We don’t know if Sheldon got the completely right answer; we don’t have any answers yet — just careful findings. Now —

She’s teasing you, Ozy, I said. Maria, you be quiet and let the great man talk. Perhaps we’ll give Paracelsus an innings later. You know, of course, that Professor Froats is under great criti­cism at present, of a kind that could be harmful.

So was Paracelsus — hounded from one country to another, and laughed at by all the universities. And he didn’t have academic tenure, either. But I’m sorry; please don’t let me interrupt.

What a contentious girl she was! But refreshing. I had a sneak­ing feeling for Paracelsus myself. But I wanted to hear about Sheldon, and on Ozy went.

He wasn’t just saying that people are different, you know. He showed how they were different. He worked on four thousand college students, altogether. Not the best sample, of course — all young, all intelligent — not enough variety, which is what I’m trying to achieve. But he finally divided his four thousand guinea pigs into three main groups.

They were the endomorphs, who had soft, rounded bodies, and the mesomorphs, who were muscular and bony, and then the ectomorphs, who were fragile and skinny. He did extensive re­search into their temperaments and their backgrounds and the way they lived and what they wanted from life, and he found that the fatties were viscerotonics, or gut-people, who loved comfort in all its forms; and the muscular, tough types were somatotonics, whose pleasure was in exercise and exertion; and the skinnies were cerebrotonics, who were intellectual and ner­vous — head-people, in fact.

So far this is not big news. I suppose Paracelsus could have done that by simple observation. But Sheldon showed by measurements and a variety of tests that everybody contains some elements of all three types, and it is the mixture that influences — influences, I said, not wholly determines — tem­perament. He devised a scale running from one to seven to assess the quantity of such elements contained in a single subject. So you see that a 711 would be a maximum endomorph — a fatty with hardly any muscle or nerve — a real slob. And a 117 would be a physical wreck, all brain and nerve and a physical liability. Big brain, by the way, doesn’t necessarily mean a capacious or well-managed intellect. The perfectly balanced creature would be a 444 but you don’t see many and when you do you’ve probably found the secretary of an athletic club with a rich membership and first-class catering.

Do you go around spotting the types? said Maria.

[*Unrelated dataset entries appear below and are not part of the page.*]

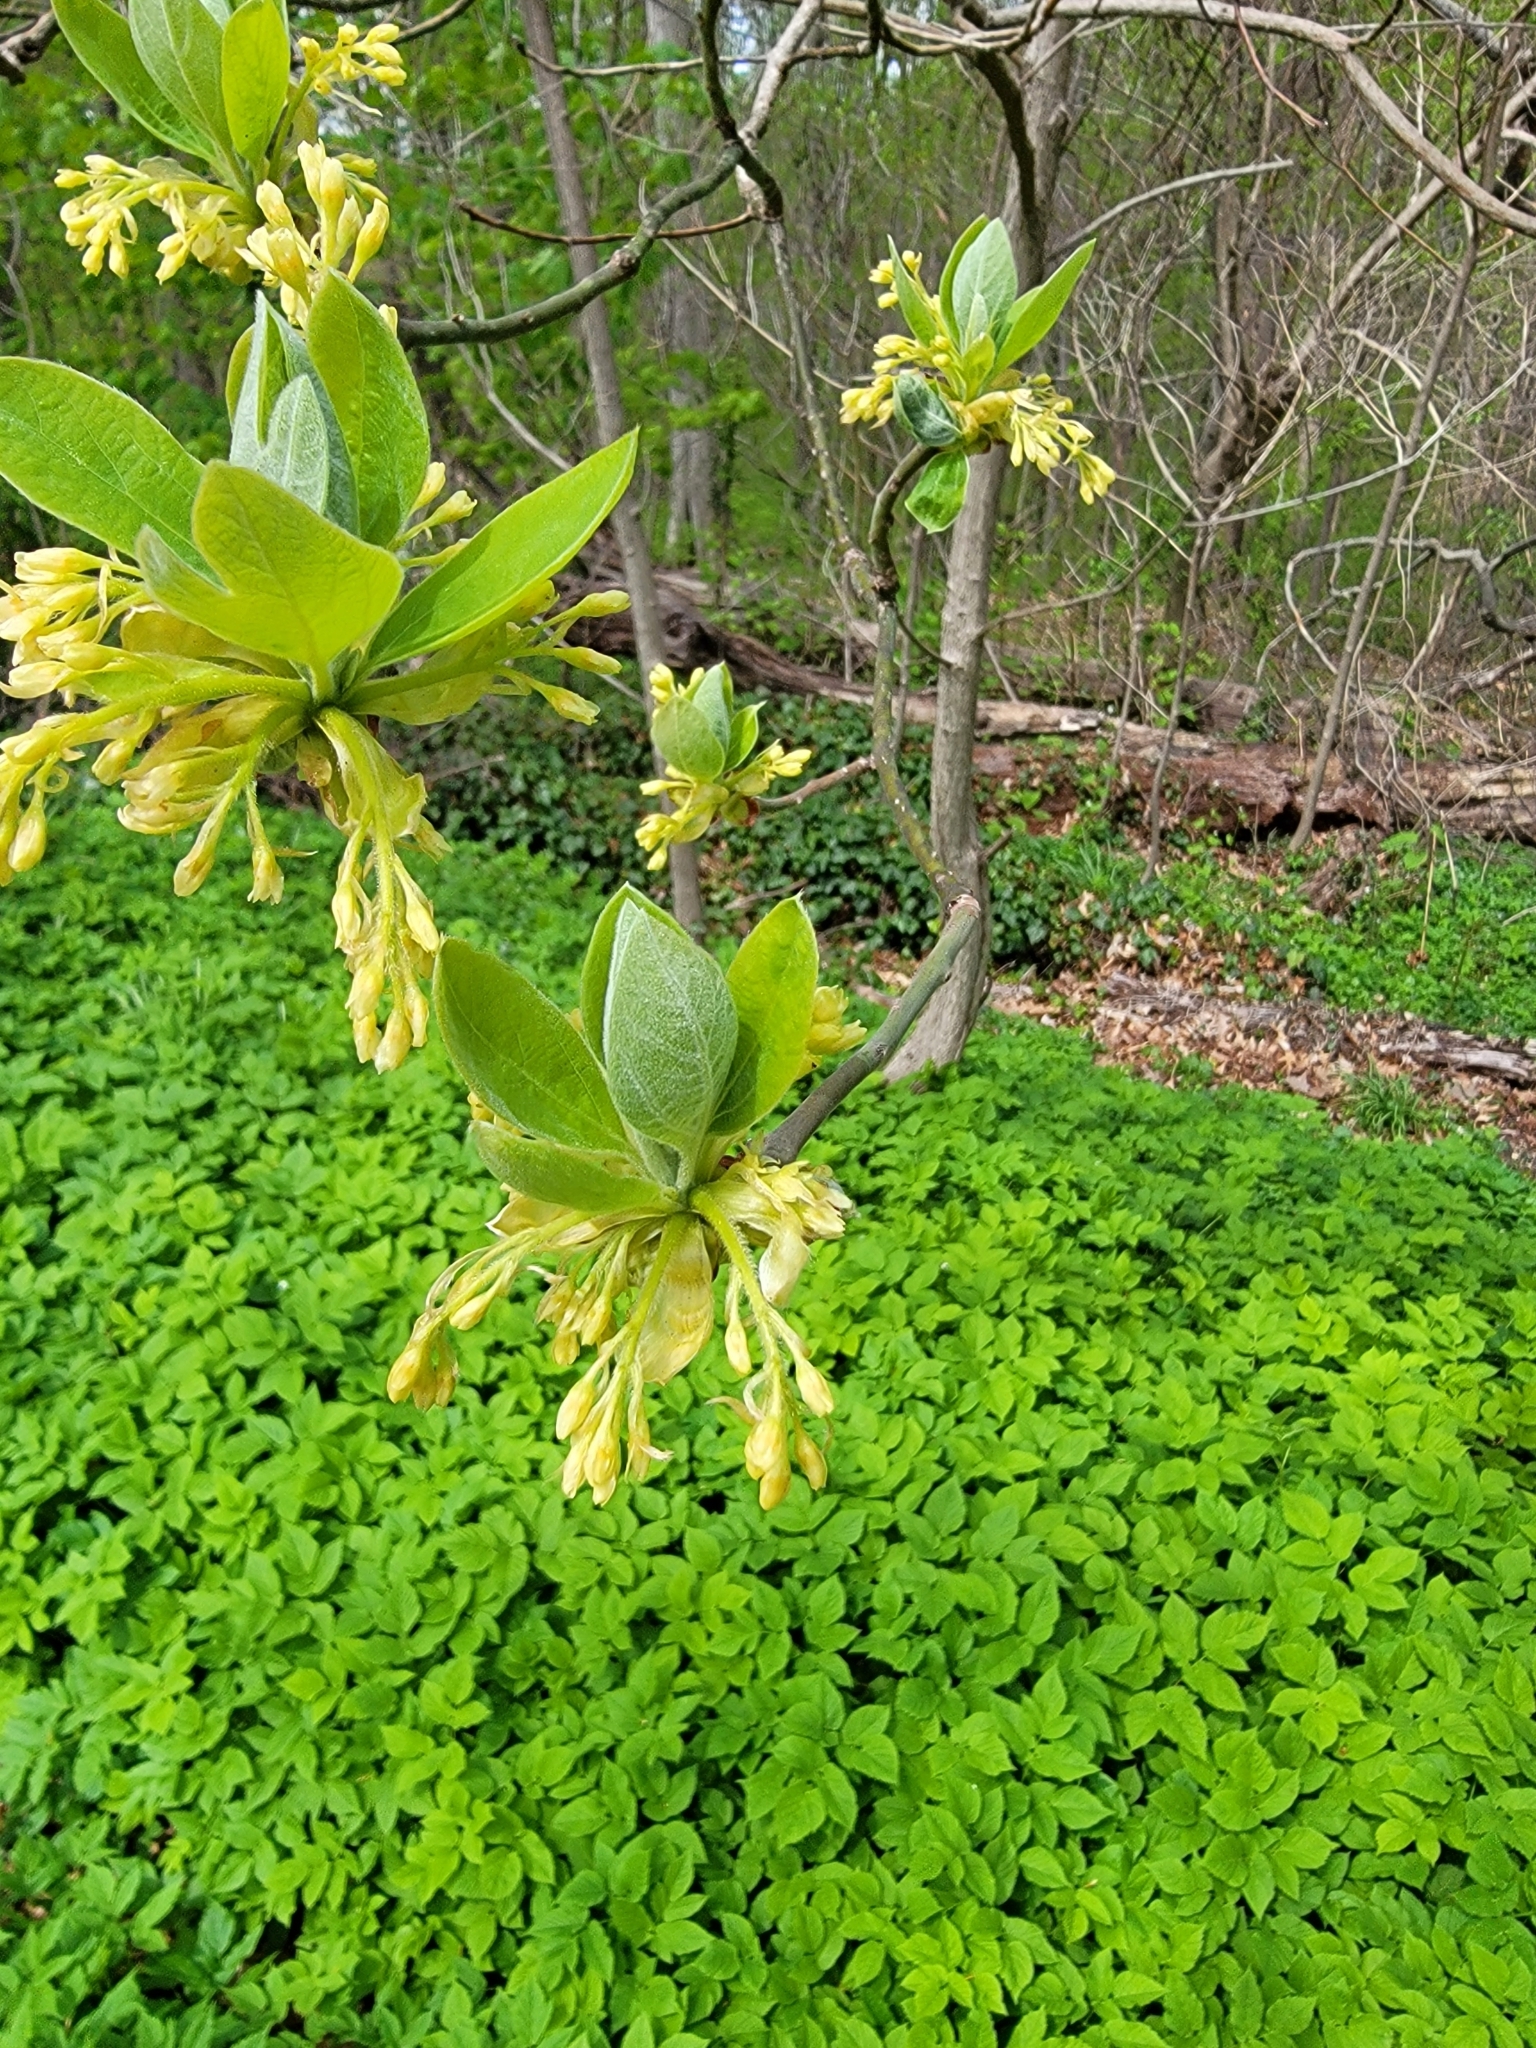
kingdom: Plantae
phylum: Tracheophyta
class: Magnoliopsida
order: Laurales
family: Lauraceae
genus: Sassafras
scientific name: Sassafras albidum
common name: Sassafras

Certainly not. You can’t type people without careful examin­ation, and that means exact measurement. Want to see?

Of course we did not want to see. Obviously Ozy was loving every minute of this, and in no time he had a screen set up, and a lantern, and was showing us slides of men and women of all ages and appearance, photographed naked against a grid of which the horizontal and lateral lines made it possible to judge with accuracy where they bulged and where they were wanting.